Da mesma forma, útero, próstata, testículos, olhos, ouvidos, mamilos e pelo menos um dos rins não são imprescindíveis, mas valiosos para desfrutar da vida e ter filhos. Se tiver que tirar um pulmão ou parte dele, como pedaços do cérebro, também se vive, mas com sequelas.
Com 206 ossos, algum faz falta?
O esqueleto adulto é constituído por mais de duas centenas de ossos. Há quem, por motivos estéticos, busque eliminar alguns, como para afinar a cintura, em que se tornam alvos os dois últimos pares de costelas, chamadas flutuantes, por não se unirem a ossos na parte anterior. Entretanto, operações para esse fim são contraindicadas por várias consequências negativas.

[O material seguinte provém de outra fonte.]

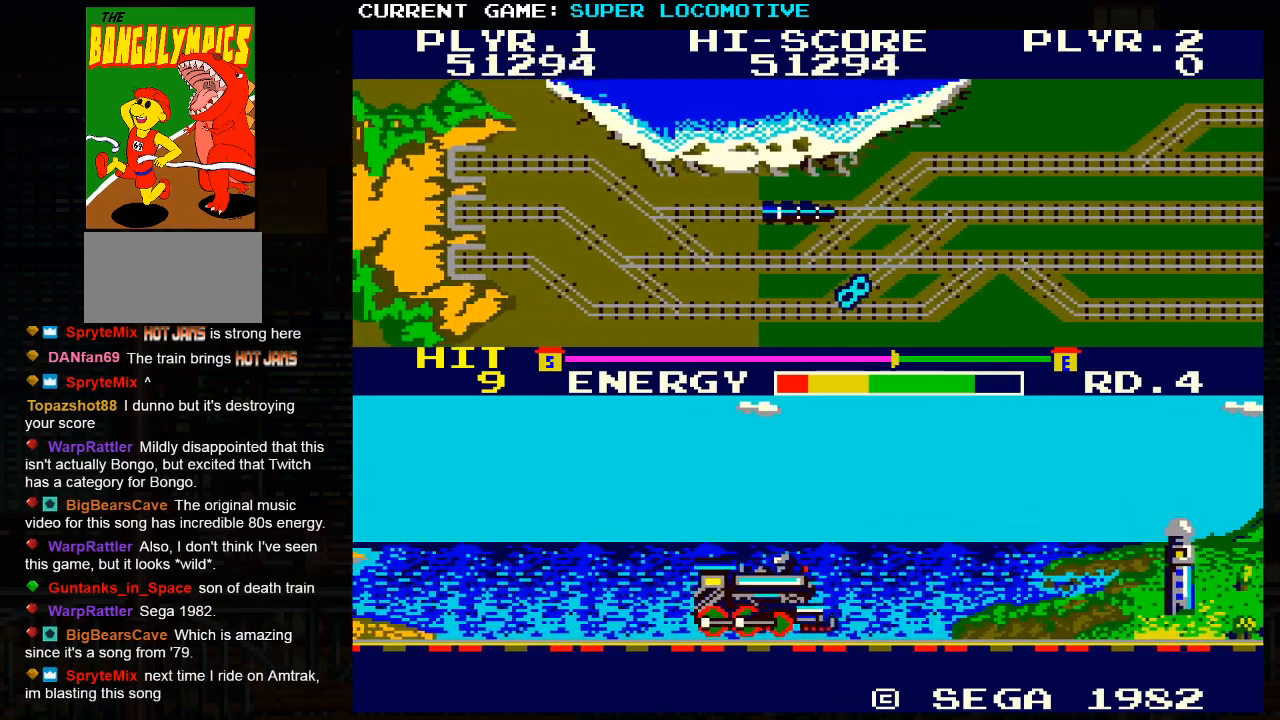
{"buttons": [], "left_stick": "right", "events": []}
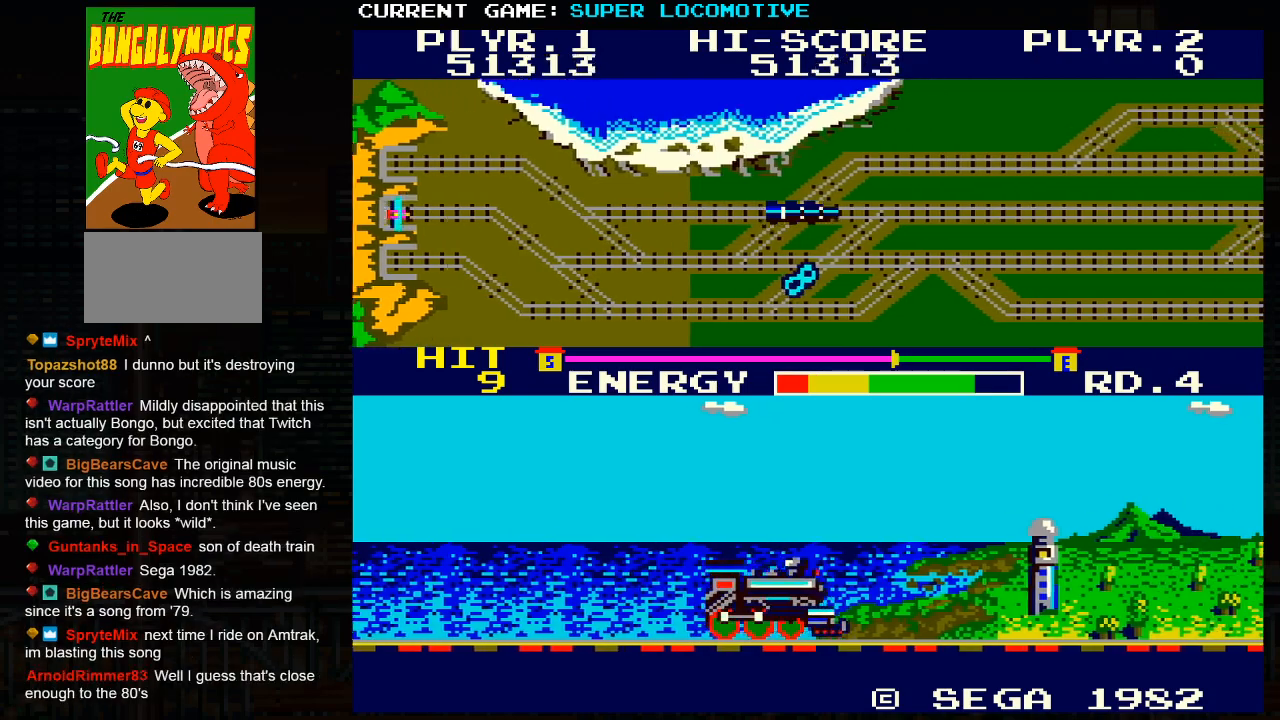
{"buttons": [], "left_stick": "right", "events": []}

A falta das costelas, por menor que seja, gera desequilíbrio na sustentação do corpo, má postura, risco para músculos e órgãos por trás da caixa torácica, que ficam desprotegidos, e dificuldade para respirar. Fora as possíveis complicações em cirurgia, como perfurações de pleura, pulmões e de estruturas abdominais, infecção, acúmulo de líquido e má cicatrização.
"Ortopedistas e cirurgiões torácicos, em geral, não realizam cirurgias de ressecção de costelas para fins estéticos", afirma Gabriel Mendia, ortopedista e traumatologista pelo Iamspe (Instituto de Assistência Médica ao Servidor Público Estadual), em São Paulo, e da Clínica Personal Ortopedia.
O médico acrescenta que, igualmente, todos os dedos do pé têm sua importância no andar e apoio e por isso não se deve retirar nem o quinto dedo, o "mindinho".
"A exceção seria mesmo para pacientes com alguma alteração vascular ou neurovascular, deformidade grave, destruição por trauma, complicações por diabetes mellitus".
Mas, a título de curiosidade, dá para sobreviver sem vários ossos, cartilagens, nervos, vasos sanguíneos e tendões, não fosse assim ninguém passaria por amputações de membros e colocação de próteses. Mas depende de estado clínico, idade, recuperação, por isso não há como garantir.